An Interview with Willson Cuaca

26 November 2015, by Media

Interviewee : Willson Cuaca, Co-Founder & Managing Partner of East Ventures

Indonesia's Opportunities as a Mobile First Country


As we all know, Indonesia’s startup scene is on the rise, especially in this past couple of years. We see many successful startups dominating the market in Indonesia. Names such as Bukalapak, Traveloka, Gojek, are just some of the few familiar names circulating the startup scene. Now, more and more startups struggle to rise, each finding ways to solve the many of problems Indonesia is facing. With this trend, international venture capital firms are turning their eyes to Indonesia, in search for the next breakthrough. IDByte Digital Trends caught up with Willson Cuaca, Co-Founder & Managing Partner of East Ventures to talk about Indonesia’s opportunities as a mobile-first country.

While Indonesia’s tech infrastructure is developing, and mobile penetration reaching 112%, Indonesian startups are still behind other Asian countries such as China, Japan and India, according to Willson Cuaca, Co-Founder and Managing Partner at East Ventures. “However, Indonesia is catching up very fast and in South East Asia, I can confidently say Indonesia is leading now,”he said.

That being said, the presence of Venture Capital firms plays a crucial role in boosting Indonesia’s tech ecosystem.
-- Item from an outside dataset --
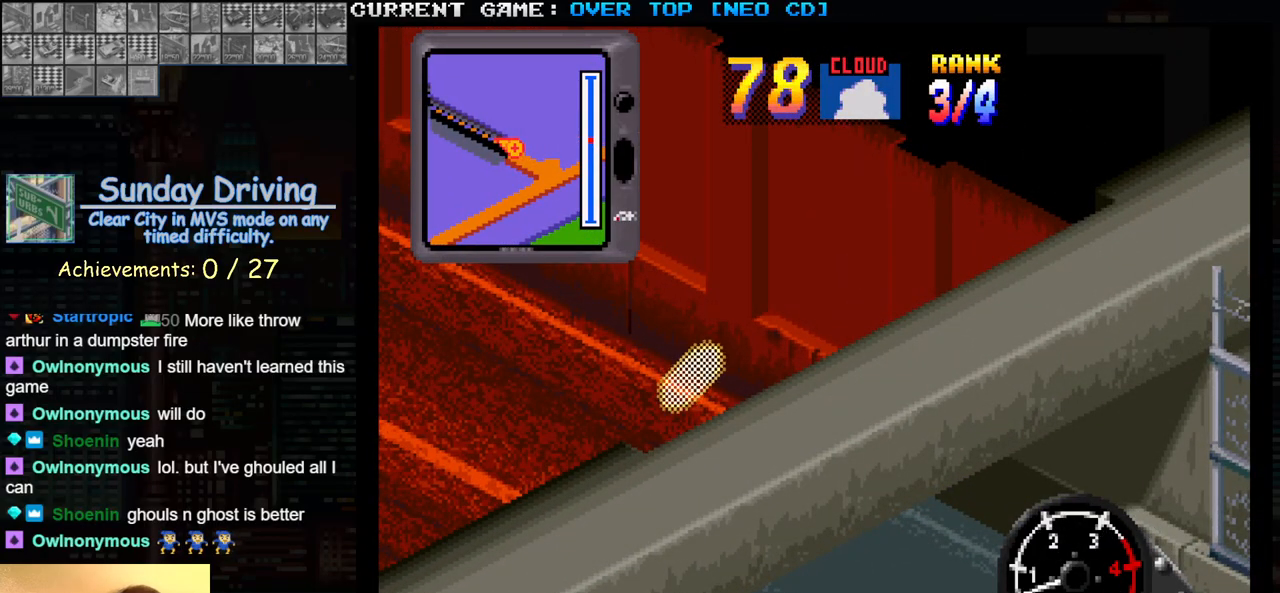
{"buttons": ["SQUARE", "TRIANGLE", "R1"], "left_stick": "center", "events": [[100, "R1", "down"], [100, "SQUARE", "down"], [100, "TRIANGLE", "down"]]}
Aside from funding, VCs provide startups the know-how, mentoring and community support. “Our portfolio’s founders and co-founders are the most valuable knowledge base for all upcoming entrepreneurs,”Willson explained, “We are like an extension of your family, and we call ourselves the EV Family.”

Surprisingly, what makes Indonesia a unique landscape for tech is inefficiency, which serves as the root of most problems in the country. The problems in the Indonesian society actually create a huge opportunity for tech startups to solve. Other than that, of course, Indonesia’s market size, plus its rising middle class and young population is very attractive for investors.

As a mobile-first country, Indonesia presents many opportunities for startup to grow. “We see mobile as a distribution platform. With more people using mobile as part of their lifestyle, startups must embark on this platform and capitalize the opportunity,” Willson said. With mobile in mind, it is also important for expansion of 4G connection across the nation. “Faster internet increases productivity and as a result increases our GDP. Better GDP per capita, better spending power translate into better economy,” explains Willson.

With a unique landscape and market, Indonesia indeed has got what it takes to surpass other nations in the region. What the country needs is improved connectivity and infrastructure that will support development of Indonesia’s tech and digital ecosystem. As for aspiring startups across the nation, Willson just have one simple advice to attract investor funding,“Target big category, and show good traction.”